Customer has a 9 year old home with attached garage. There are two separate but identical garage doors with maybe 14"-18" between them.

Would this probably have been built with a single header extending over both doors or independent headers for each door? 

It's *not *something I would attempt to tackle but they have been thinking about changing things to one large garage door and asked me what I thought it would cost.


----------



## Tinstaafl (Jan 6, 2008)

I'd expect to see two headers more often than not. Easier to build and no special-order beam.


----------



## Xtrememtnbiker (Jun 9, 2013)

I would think two headers. Cheaper and easier right? Isn't that how most houses are built...


----------



## kiteman (Apr 18, 2012)

I see it being either way. Roof bearing or gable above?


----------



## Robie (Feb 25, 2005)

This doesn't do any good but I found a pic from a few years ago.


----------



## kiteman (Apr 18, 2012)

I would have done it with one header.


----------



## Robie (Feb 25, 2005)

Now for the dumb question.

How do I tell? Any way without removing drywall?


----------



## kiteman (Apr 18, 2012)

Hammer and 8 penny nail.


----------



## Robie (Feb 25, 2005)

kiteman said:


> Hammer and 8 penny nail.


I was hoping that was an answer.....:laughing:


----------



## fjn (Aug 17, 2011)

kiteman said:


> Hammer and 8 penny nail.





Better yet,hammer and 2 " hardened / splitless finish nail. It makes smaller holes.:thumbsup:


----------



## TxElectrician (May 21, 2008)

kiteman said:


> Hammer and 8 penny nail.


I'm no carpenter, but wouldn't it be pretty much solid either way?


----------



## mako1 (Sep 1, 2013)

I just built one and use two headers .Have always done it that way.With a jack and king stud supporting each header and solid studs in the center if there isn't much space.
If you used a solid header you would have to have a post in the middle which would not give as much support in my opinion since it would have to be toenailed or bracketed into the header one ways or another.Just weird to me.


----------



## Briandh (Sep 18, 2014)

From my experience there's a girder truss running from to back that carries that upper front corner, bearing on the centre of the one garage door. Your going to be needing a large beam to bear that girder.

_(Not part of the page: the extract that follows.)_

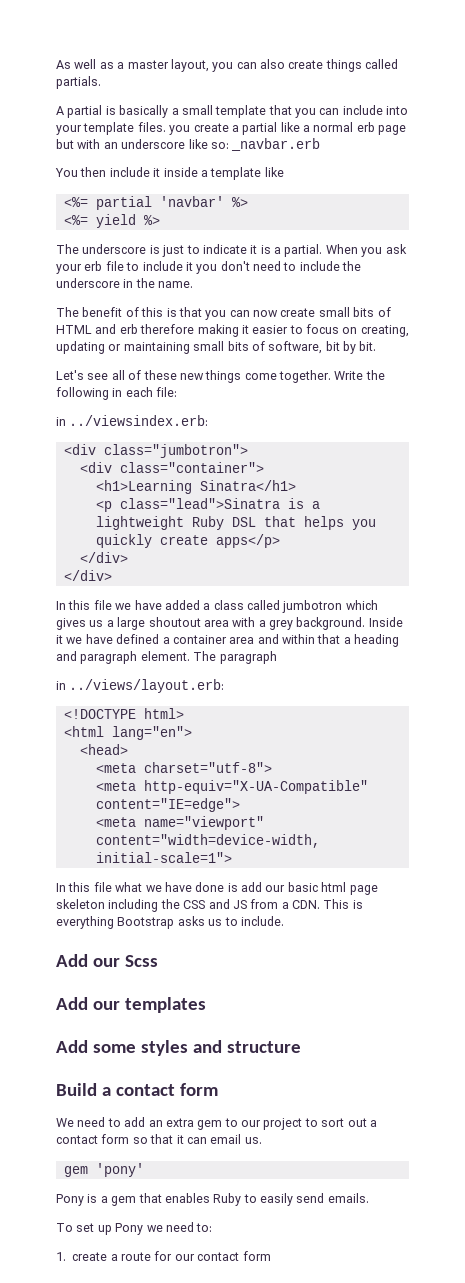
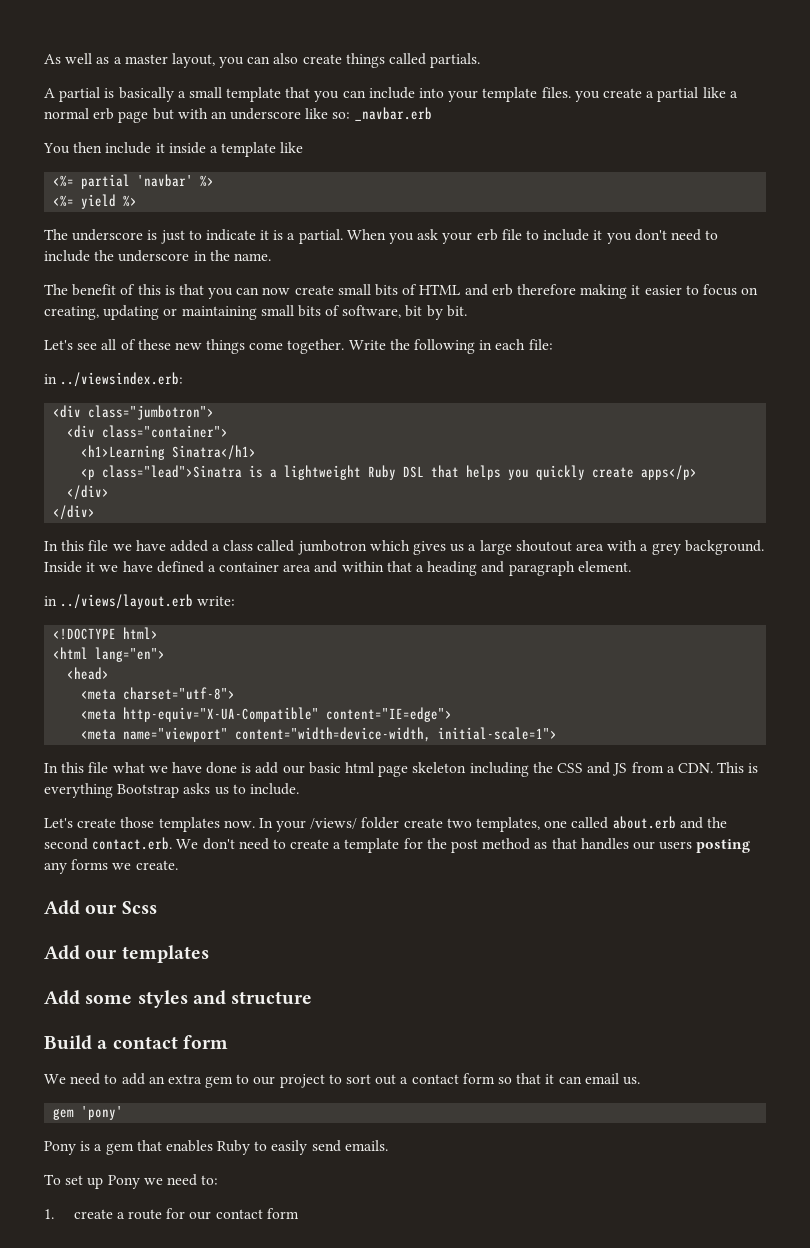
[193,651,277,664] [56,679,225,693] The paragraph // in ../views/layout.erb: -> [44,594,236,609] // in ../views/layout.erb write:
(284, 921) none -> [44,816,727,832] [44,837,751,853] [44,859,178,874] // Let's create those templates now. In your /views/ folder create two templates, one called about.erb and the second contact.erb. We don't need to create a template for the post method as that handles our users posting any forms we create.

Sent from my iPad using Tapatalk


----------



## Warren (Feb 19, 2005)

Even if it is one header, that header is not gonna be engineered to clear span that. We are required now on garages like that to use one header. 9 years ago, we would have done it with two.


----------



## knucklehead (Mar 2, 2009)

That is 2 separate headers.


----------



## pappagor (Jan 29, 2008)

you will need a new header no matter what so cut out the rock


----------



## Warren (Feb 19, 2005)

kiteman said:


> Hammer and 8 penny nail.


Or, if they don't want the holes in the drywall, you could pop off a piece of siding.


----------



## hdavis (Feb 14, 2012)

Sometimes demo is the right first step...


----------



## Robie (Feb 25, 2005)

Customer..."Whay'ya think Rob...$2000-$3000?

Me..."Try $20,000

I might not have been far off, eh?


----------



## Warren (Feb 19, 2005)

Robie said:


> Customer..."Whay'ya think Rob...$2000-$3000?
> 
> Me..."Try $20,000
> 
> I might not have been far off, eh?


I have done a few of these. The demo and framing is actually not bad. It is all the other crap that eats up the time.

Remove any electrical
Remove GDO
Remove drywall
Remove tow doors
Remove siding and door trim
Build temp wall
Remove existing headers and install new headers
Install rafter ties
Electrical for GDO
Remove bit of block wall.
Fill in concrete
Replace trim and siding
Replace drywall and finish
Install new door
Install new GDO


Certainly not 2k, but probably no where near 20k


----------